GOAL OF THE EXERCISE: According to the blog posts, who co-wrote The Spiritual Brain with Denyse O'Leary?
[[ EXCERPTED PASSAGE, beginning ]]
Zombies: The Movie

May 2nd 2008

Paul, frequent commenter here, sent me this link by email: Overcoming Bias: Zombies: The Movie. Some excerpts:

DOCTOR: David! David Chalmers! Can you hear me?

CHALMERS: Yes.

NURSE: It’s no use, doctor.

CHALMERS: I’m perfectly fine. I’ve been introspecting on my consciousness, and I can’t detect any difference. I know I would be expected to say that, but -

The DOCTOR turns away from the glass screen in horror.

DOCTOR: His words, they… they don’t mean anything.

OFFICER 1: State your business here.

MAN: Is this where you’re keeping David Chalmers?

OFFICER 2: What’s it to you? You a friend of his?

MAN: Can’t say I am. But even zombies have rights.

OFFICER 1: All right, buddy, let’s see your qualia.

MAN: I don’t have any.

Paul is right–if you’ve read anything on mind and brain, this is hilarious!

Posted by Tom Gilson under Just For Fun | No Comments »

Mind and Brain: Philosophy or Science?

April 25th 2008

Denyse O’Leary was the co-author (with Dr. Mario Beauregard) of a book I reviewed in the April issue of Touchstone magazine: The Spiritual Brain: A Neuroscientist’s Case for the Existence of the Soul. Beauregard has published research (see links from here) challenging some neuroscientists’ view that spiritual experiences can be explained through physical brain science alone, and this book covers his work while also challenging those other scientists’ conclusions, and even their often-questionable research methods.

A few days ago on her Mindful Hack blog, Denyse raised a good question in response to my review, which, by agreement with Touchstone, I will not be posting on the web for at least three months. I’ll quote this much from near the end of it for context, though:

For my money, philosophical approaches are sufficient to put materialism* away for keeps. But that doesn’t make it any less satisfying to learn the heavily hyped “empirical evidence” for materialist neuroscience is distorted, weak, and contradicted by other research.

Denyse wrote,


On the whole, he seems to have liked the book, though he wonders why we cannot demolish materialism through philosophy alone…. Philosophy alone cannot decide the issue. We must look at evidence from science as well.

Well, of course she is right about this. I will not quote her reasons (they are in the ellipsis) since you ought to read them from the source.
[[ EXCERPTED PASSAGE, end ]]
[[ AVAILABLE DATA, beginning ]]
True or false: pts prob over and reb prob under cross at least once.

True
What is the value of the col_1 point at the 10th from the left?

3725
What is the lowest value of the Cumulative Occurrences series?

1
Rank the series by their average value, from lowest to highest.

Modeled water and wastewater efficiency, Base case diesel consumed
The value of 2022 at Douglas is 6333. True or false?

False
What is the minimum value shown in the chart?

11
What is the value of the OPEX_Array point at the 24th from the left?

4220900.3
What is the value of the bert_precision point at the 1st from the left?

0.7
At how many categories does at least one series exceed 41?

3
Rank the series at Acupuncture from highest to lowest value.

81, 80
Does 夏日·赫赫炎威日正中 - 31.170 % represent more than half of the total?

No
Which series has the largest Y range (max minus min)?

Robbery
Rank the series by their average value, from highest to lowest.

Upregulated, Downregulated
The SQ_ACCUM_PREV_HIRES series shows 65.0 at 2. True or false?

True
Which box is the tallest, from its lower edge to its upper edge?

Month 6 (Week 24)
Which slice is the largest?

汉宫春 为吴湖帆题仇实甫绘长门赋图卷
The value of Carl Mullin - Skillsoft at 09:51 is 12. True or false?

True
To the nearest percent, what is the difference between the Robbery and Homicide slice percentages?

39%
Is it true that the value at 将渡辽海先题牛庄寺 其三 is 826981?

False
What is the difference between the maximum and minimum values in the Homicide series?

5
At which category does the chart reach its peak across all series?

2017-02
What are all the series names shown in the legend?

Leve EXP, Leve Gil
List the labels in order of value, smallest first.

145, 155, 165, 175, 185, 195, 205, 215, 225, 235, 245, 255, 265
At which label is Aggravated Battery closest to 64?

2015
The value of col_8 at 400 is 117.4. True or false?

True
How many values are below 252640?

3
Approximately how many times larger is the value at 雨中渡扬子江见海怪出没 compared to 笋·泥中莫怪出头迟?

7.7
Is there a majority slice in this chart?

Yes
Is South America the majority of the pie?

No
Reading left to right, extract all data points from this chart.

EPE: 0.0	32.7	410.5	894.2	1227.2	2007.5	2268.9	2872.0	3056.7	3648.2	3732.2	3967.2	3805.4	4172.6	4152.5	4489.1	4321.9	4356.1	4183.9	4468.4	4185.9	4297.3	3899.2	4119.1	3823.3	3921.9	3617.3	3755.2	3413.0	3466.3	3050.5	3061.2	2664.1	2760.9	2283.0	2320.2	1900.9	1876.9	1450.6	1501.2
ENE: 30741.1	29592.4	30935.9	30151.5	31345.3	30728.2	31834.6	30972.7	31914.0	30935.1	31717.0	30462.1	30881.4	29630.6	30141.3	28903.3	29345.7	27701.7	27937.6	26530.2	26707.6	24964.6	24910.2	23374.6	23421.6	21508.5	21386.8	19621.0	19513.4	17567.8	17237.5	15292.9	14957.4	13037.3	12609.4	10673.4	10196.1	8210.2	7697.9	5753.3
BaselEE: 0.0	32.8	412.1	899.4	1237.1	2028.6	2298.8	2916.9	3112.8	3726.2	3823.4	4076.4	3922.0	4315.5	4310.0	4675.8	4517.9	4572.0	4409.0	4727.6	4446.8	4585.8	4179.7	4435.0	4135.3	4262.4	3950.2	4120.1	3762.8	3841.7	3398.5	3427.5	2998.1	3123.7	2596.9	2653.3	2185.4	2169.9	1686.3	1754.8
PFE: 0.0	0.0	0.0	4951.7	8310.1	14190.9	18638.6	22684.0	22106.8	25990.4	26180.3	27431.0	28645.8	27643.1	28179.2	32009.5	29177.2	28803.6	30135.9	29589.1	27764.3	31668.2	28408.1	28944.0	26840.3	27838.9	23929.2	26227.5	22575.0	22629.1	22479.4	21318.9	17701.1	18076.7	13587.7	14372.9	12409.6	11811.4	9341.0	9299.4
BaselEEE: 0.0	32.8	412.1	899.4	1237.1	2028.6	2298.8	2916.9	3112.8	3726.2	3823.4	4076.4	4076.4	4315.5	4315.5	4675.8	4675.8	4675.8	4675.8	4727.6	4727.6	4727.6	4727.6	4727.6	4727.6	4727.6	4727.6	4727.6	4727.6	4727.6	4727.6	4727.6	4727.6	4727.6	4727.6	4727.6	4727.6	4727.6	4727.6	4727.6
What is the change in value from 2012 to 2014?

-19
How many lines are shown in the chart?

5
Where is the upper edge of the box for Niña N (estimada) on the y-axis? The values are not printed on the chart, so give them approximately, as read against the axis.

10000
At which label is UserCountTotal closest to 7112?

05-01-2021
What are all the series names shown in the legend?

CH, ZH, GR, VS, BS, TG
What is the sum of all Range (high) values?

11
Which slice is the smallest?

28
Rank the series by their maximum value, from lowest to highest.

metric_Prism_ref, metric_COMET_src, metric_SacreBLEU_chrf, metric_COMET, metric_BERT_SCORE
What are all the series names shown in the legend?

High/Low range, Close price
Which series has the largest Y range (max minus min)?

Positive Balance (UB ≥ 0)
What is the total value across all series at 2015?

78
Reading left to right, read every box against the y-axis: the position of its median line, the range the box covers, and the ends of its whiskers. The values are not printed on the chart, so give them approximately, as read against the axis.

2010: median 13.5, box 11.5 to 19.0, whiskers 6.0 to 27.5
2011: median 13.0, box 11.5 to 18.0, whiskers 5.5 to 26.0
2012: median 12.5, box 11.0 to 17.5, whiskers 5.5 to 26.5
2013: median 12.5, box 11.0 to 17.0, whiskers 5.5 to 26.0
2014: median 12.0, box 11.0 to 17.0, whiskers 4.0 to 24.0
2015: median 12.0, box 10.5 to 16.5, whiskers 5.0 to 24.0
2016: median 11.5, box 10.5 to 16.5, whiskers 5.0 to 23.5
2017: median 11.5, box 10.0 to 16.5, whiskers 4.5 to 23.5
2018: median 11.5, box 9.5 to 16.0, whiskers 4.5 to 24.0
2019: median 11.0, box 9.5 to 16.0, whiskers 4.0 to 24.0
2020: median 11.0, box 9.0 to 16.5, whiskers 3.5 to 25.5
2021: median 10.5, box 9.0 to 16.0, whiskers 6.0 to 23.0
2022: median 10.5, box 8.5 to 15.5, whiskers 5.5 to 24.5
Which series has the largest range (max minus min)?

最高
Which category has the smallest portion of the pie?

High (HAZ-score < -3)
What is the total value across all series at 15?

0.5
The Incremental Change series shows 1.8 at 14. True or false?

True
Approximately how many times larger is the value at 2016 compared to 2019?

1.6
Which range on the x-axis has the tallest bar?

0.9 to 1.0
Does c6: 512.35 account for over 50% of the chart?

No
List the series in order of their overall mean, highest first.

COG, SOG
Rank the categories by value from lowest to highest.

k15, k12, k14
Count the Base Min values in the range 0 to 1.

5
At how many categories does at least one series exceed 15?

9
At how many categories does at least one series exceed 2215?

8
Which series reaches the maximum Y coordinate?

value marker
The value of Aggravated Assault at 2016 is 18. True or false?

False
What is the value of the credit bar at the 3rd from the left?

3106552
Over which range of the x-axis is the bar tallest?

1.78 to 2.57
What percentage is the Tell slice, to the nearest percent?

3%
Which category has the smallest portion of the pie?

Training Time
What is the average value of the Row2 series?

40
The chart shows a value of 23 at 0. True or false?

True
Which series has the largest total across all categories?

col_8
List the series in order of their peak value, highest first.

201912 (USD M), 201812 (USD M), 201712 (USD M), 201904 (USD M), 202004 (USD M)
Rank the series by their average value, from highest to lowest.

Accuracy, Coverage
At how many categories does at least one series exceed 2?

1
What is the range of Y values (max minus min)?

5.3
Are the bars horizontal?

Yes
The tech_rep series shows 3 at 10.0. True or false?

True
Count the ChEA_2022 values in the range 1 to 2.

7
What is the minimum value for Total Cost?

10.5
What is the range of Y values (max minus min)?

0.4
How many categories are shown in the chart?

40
[[ AVAILABLE DATA, end ]]
EXERCISE RESULT: Dr. Mario Beauregard